[Written exercise] Please print the write-up on the Two-Letter Card Game problem below in full, word for word.

LeetCode 3664 - Two-Letter Card Game

LeetCode Problem 3664

Difficulty: 🟡 Medium
Topics: Array, Hash Table, String, Counting, Enumeration

Solution

Problem Understanding

Each card consists of exactly two lowercase letters. A card is only relevant if it contains the given letter x somewhere in its two positions.

During the game, we repeatedly select two cards that satisfy two conditions:

1. Both cards contain the letter x.
2. The two strings differ in exactly one position.

After selecting such a pair, both cards are removed and we gain one point.

The goal is to maximize the total number of points.

Since every card has length exactly two, compatibility is very restrictive. Two cards are compatible if they share one position and differ in the other. For example:

• "ab" and "ac" are compatible because only the second character differs.
• "aa" and "ba" are compatible because only the first character differs.
• "ab" and "ba" are not compatible because both positions differ.

The input size can be as large as 100000 cards, so any solution that tries to explicitly search for pairs among cards is far too slow.

An important observation comes from the constraint that every character is between 'a' and 'j'. Since there are only 10 possible letters and every card has length 2, there are only:

$$10 \times 10 = 100$$

possible card types.

This means that although there may be up to 100000 cards, the number of distinct card patterns is tiny.

Important Edge Cases

A naive implementation can easily mishandle several situations.

If no card contains x, the answer is obviously 0.

If only one card contains x, no pair can be formed.

If all relevant cards are identical, no pair can be formed because identical cards differ in zero positions.

[Items]
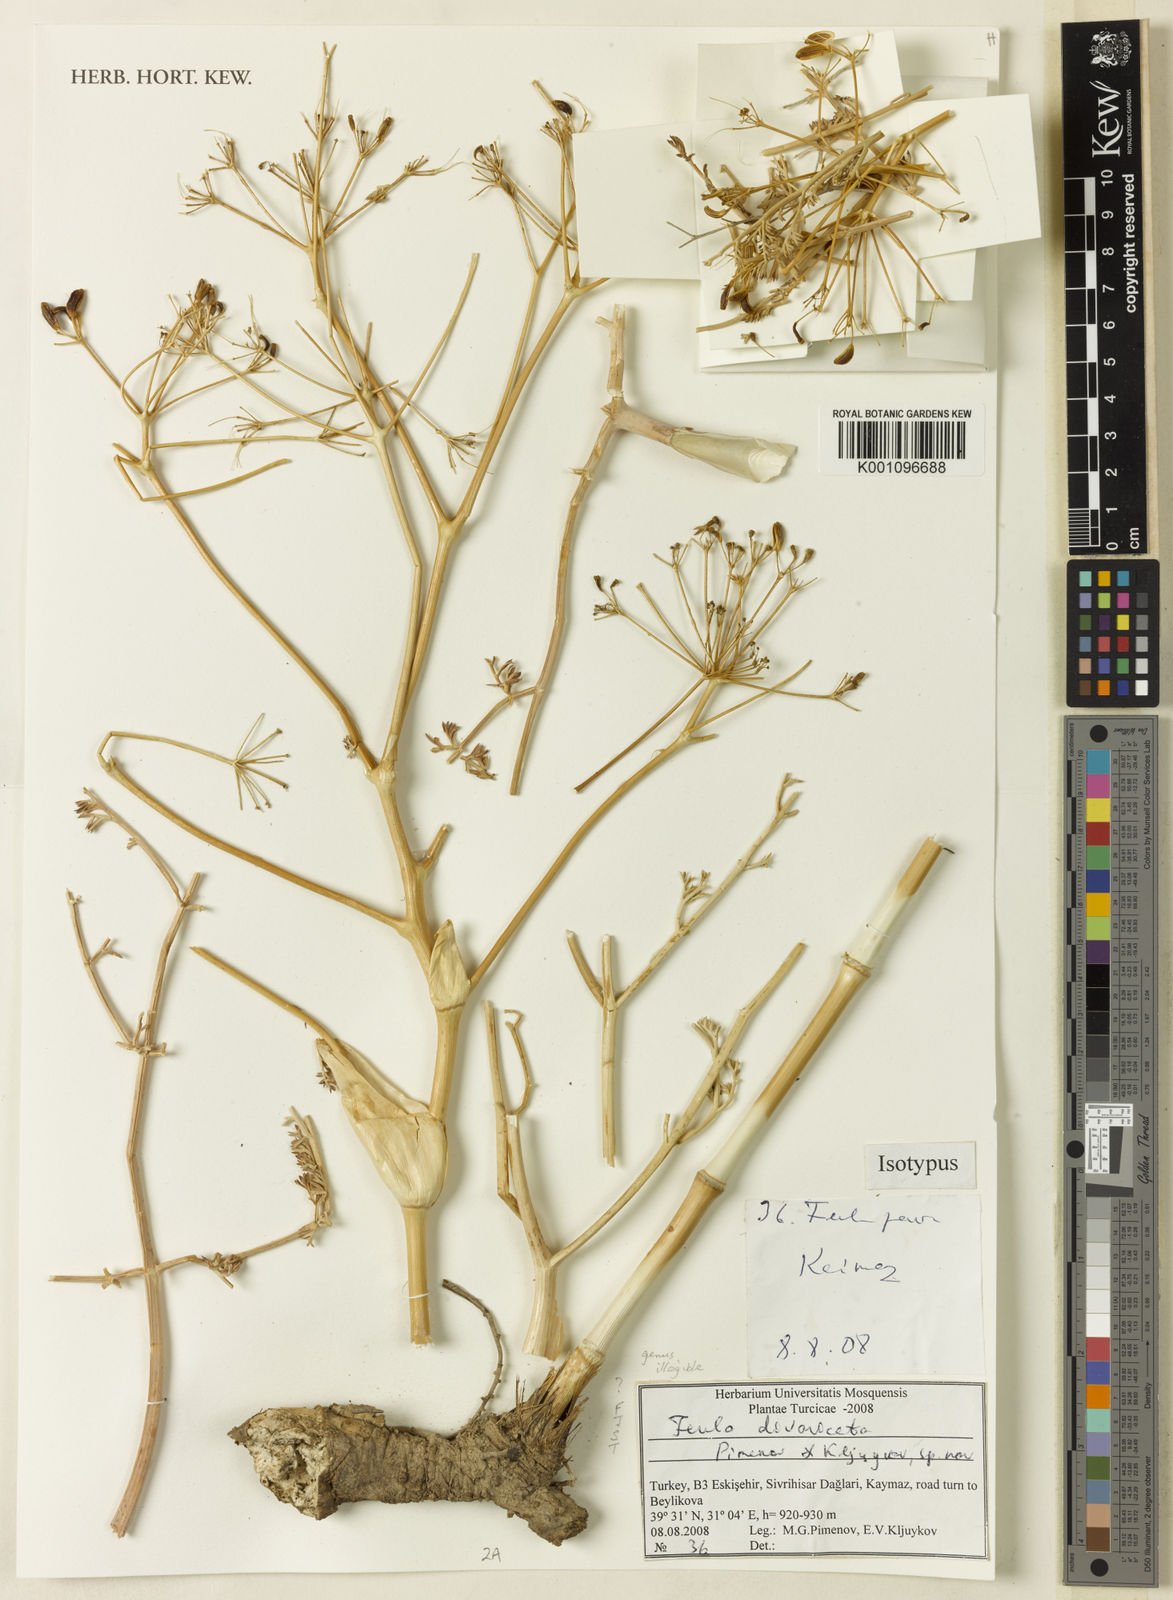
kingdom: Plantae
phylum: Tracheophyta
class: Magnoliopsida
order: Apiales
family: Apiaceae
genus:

[Output of the task]
LeetCode 3664 - Two-Letter Card Game

LeetCode Problem 3664

Difficulty: 🟡 Medium
Topics: Array, Hash Table, String, Counting, Enumeration

Solution

Problem Understanding

Each card consists of exactly two lowercase letters. A card is only relevant if it contains the given letter x somewhere in its two positions.

During the game, we repeatedly select two cards that satisfy two conditions:

1. Both cards contain the letter x.
2. The two strings differ in exactly one position.

After selecting such a pair, both cards are removed and we gain one point.

The goal is to maximize the total number of points.

Since every card has length exactly two, compatibility is very restrictive. Two cards are compatible if they share one position and differ in the other. For example:

• "ab" and "ac" are compatible because only the second character differs.
• "aa" and "ba" are compatible because only the first character differs.
• "ab" and "ba" are not compatible because both positions differ.

The input size can be as large as 100000 cards, so any solution that tries to explicitly search for pairs among cards is far too slow.

An important observation comes from the constraint that every character is between 'a' and 'j'. Since there are only 10 possible letters and every card has length 2, there are only:

$$10 \times 10 = 100$$

possible card types.

This means that although there may be up to 100000 cards, the number of distinct card patterns is tiny.

Important Edge Cases

A naive implementation can easily mishandle several situations.

If no card contains x, the answer is obviously 0.

If only one card contains x, no pair can be formed.

If all relevant cards are identical, no pair can be formed because identical cards differ in zero positions.